Le tableau final de Roland-Garros 2026 a connu un rebondissement spectaculaire lors de la treizième journée. L'Italien Matteo Arnaldi, qui devait disputer la première demi-finale du programme face à l'Allemand Alexander Zverev, a été contraint de déclarer forfait. Les organisateurs ont officialisé son retrait peu avant l'entrée sur le court, invoquant une blessure non précisée. Cette décision, décrite comme déchirante par les observateurs, prive le tournoi d'une affiche très attendue et propulse directement Zverev en finale.

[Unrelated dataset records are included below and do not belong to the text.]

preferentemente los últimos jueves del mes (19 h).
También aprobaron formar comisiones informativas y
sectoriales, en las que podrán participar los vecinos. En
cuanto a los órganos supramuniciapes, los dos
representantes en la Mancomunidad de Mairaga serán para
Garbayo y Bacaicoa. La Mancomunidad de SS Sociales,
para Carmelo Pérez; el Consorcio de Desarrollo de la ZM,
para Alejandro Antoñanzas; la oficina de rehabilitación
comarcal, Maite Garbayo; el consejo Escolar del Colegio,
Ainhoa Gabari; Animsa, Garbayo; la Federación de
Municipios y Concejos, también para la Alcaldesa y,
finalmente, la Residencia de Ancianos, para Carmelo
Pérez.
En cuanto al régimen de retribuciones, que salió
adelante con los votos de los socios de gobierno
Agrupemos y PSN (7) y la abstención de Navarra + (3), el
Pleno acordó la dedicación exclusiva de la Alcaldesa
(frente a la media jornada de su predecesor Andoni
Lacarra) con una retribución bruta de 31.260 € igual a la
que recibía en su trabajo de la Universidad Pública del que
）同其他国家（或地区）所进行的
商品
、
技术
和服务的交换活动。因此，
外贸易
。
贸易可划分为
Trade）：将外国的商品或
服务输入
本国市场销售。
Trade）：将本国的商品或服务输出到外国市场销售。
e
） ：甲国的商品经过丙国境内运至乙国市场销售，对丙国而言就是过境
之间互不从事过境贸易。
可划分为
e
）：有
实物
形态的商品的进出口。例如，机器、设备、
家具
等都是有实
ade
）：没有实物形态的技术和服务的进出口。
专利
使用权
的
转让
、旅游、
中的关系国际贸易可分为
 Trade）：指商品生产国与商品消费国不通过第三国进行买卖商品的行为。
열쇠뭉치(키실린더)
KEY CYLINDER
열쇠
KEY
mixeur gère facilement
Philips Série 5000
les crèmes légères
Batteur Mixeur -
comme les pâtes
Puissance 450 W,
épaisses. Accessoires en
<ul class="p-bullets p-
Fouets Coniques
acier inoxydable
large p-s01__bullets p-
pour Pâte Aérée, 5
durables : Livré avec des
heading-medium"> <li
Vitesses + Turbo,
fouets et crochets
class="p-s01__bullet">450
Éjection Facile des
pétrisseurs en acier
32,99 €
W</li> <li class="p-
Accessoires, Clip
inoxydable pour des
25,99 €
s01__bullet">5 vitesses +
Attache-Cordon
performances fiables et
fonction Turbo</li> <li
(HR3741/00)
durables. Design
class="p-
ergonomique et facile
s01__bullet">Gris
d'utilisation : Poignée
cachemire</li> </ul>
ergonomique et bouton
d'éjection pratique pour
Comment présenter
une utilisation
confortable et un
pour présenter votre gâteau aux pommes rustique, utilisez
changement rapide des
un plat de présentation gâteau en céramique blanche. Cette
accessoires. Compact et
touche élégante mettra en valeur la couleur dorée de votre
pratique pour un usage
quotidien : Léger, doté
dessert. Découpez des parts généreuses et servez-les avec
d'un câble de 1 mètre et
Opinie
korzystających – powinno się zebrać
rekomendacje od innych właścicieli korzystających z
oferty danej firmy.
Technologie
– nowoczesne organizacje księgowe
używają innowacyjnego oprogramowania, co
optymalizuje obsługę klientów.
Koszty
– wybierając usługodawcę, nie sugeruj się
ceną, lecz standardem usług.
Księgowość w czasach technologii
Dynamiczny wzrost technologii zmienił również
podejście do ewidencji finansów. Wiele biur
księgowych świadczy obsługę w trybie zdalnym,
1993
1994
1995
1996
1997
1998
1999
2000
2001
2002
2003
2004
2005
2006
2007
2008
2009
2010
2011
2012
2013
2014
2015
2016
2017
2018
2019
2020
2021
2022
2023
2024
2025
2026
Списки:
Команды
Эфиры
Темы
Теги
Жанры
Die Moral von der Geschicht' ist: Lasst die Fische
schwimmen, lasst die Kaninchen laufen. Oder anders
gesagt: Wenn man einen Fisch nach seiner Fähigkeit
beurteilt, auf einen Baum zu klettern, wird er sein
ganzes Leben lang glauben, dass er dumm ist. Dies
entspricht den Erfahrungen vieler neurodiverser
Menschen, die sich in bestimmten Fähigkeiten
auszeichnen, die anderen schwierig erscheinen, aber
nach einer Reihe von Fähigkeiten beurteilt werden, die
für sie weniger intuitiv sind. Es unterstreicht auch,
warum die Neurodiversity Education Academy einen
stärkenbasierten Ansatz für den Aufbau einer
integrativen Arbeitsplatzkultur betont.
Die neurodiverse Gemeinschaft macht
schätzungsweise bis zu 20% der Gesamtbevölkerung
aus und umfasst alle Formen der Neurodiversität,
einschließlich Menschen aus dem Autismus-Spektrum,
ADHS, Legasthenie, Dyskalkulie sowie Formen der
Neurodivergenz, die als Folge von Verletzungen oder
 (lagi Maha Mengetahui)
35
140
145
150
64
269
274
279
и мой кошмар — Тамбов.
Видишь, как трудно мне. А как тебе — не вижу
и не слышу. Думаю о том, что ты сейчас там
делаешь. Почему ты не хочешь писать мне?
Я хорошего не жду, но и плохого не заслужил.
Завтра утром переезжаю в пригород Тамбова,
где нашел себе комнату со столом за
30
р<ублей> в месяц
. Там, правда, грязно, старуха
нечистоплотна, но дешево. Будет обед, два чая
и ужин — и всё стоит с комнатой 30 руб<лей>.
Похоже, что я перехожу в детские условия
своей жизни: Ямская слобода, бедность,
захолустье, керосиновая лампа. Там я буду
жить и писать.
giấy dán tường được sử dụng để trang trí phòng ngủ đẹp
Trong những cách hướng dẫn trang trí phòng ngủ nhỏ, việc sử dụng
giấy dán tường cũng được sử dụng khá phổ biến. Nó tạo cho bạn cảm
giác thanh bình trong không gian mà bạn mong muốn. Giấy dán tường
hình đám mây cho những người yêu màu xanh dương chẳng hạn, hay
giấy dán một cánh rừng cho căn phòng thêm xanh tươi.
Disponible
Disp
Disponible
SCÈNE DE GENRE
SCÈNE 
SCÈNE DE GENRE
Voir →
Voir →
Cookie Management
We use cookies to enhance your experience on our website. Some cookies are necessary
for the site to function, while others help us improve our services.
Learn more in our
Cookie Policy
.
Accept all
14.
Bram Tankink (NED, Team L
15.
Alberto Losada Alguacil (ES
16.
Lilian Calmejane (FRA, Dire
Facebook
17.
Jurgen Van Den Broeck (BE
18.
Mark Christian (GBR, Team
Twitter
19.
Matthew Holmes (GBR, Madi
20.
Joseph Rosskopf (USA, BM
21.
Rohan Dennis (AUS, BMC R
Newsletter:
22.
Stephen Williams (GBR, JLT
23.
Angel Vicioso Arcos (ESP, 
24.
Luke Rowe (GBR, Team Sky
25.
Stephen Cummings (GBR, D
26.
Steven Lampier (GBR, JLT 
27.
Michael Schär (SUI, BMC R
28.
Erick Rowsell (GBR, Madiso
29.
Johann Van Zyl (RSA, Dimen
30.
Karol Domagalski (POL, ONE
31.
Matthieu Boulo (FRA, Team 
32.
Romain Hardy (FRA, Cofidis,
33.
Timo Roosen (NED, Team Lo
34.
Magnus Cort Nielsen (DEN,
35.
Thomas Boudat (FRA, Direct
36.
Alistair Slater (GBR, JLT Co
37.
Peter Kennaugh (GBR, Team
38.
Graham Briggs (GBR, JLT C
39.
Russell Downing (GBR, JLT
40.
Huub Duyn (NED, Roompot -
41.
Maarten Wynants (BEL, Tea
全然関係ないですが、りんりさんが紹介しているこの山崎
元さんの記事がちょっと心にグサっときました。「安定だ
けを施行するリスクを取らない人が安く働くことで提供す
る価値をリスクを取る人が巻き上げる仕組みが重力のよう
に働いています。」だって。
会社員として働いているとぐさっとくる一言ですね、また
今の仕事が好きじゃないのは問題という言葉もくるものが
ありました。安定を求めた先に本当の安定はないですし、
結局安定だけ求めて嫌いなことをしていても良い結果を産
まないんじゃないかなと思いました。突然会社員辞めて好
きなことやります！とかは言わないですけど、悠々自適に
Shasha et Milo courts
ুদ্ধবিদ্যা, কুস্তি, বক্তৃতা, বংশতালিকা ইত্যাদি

Cobolli, le grand bénéficiaire Le forfait d'Arnaldi a également profité à un autre Italien, Flavio Cobolli. Défait en quarts de finale par son compatriote, Cobolli a été repêché pour occuper la place de lucky loser et affrontera Zverev lors de la finale programmée. Le parcours de Cobolli dans ce tournoi a déjà été marqué par une certaine résilience ; plus tôt dans la quinzaine, il avait vu son compatriote Matteo Berrettini abandonner sur blessure face à Arnaldi en quarts, un scénario qui avait déjà suscité l'émotion. Cobolli devient ainsi le deuxième Italien de l'histoire à atteindre une finale à Roland-Garros.

Zverev en quête d'un premier titre parisien Pour Alexander Zverev, cette qualification en finale est l'aboutissement d'un parcours solide et régulier. L'Allemand, qui visait les demi-finales, se retrouve désormais en position de favorite pour soulever le trophée. Il n'a pas eu à jouer son dernier match, mais les conditions météorologiques et l'état du court central ont été des sujets de préoccupation tout au long de la journée, avec une pluie intermittente qui a perturbé le déroulement des autres rencontres, notamment le double dames. Zverev, qui s'était incliné en finale l'année précédente, cherchera à prendre sa revanche contre le destin et à inscrire son nom au palmarès d'un Grand Chelem de prestige.

Les répercussions sur le tournoi Ce forfait de dernière minute a jeté une ombre sur la journée. Les spectateurs venus en nombre sur le site de la porte d'Auteuil ont exprimé leur déception, tandis que les organisateurs ont dû réorganiser le programme télévisé et les horaires des finales. Le match de double dames, qui s'annonçait très disputé, a été repoussé en soirée. L'épisode relance les débats sur la gestion des blessures et la fatigue accumulée lors des tournois du Grand Chelem, alors que les joueurs italiens Berrettini et Arnaldi ont tous deux été victimes de problèmes physiques. Le bilan de la treizième journée est donc contrasté : une finale masculine inédite mais une fin de parcours brutale pour l'un des outsiders du tournoi.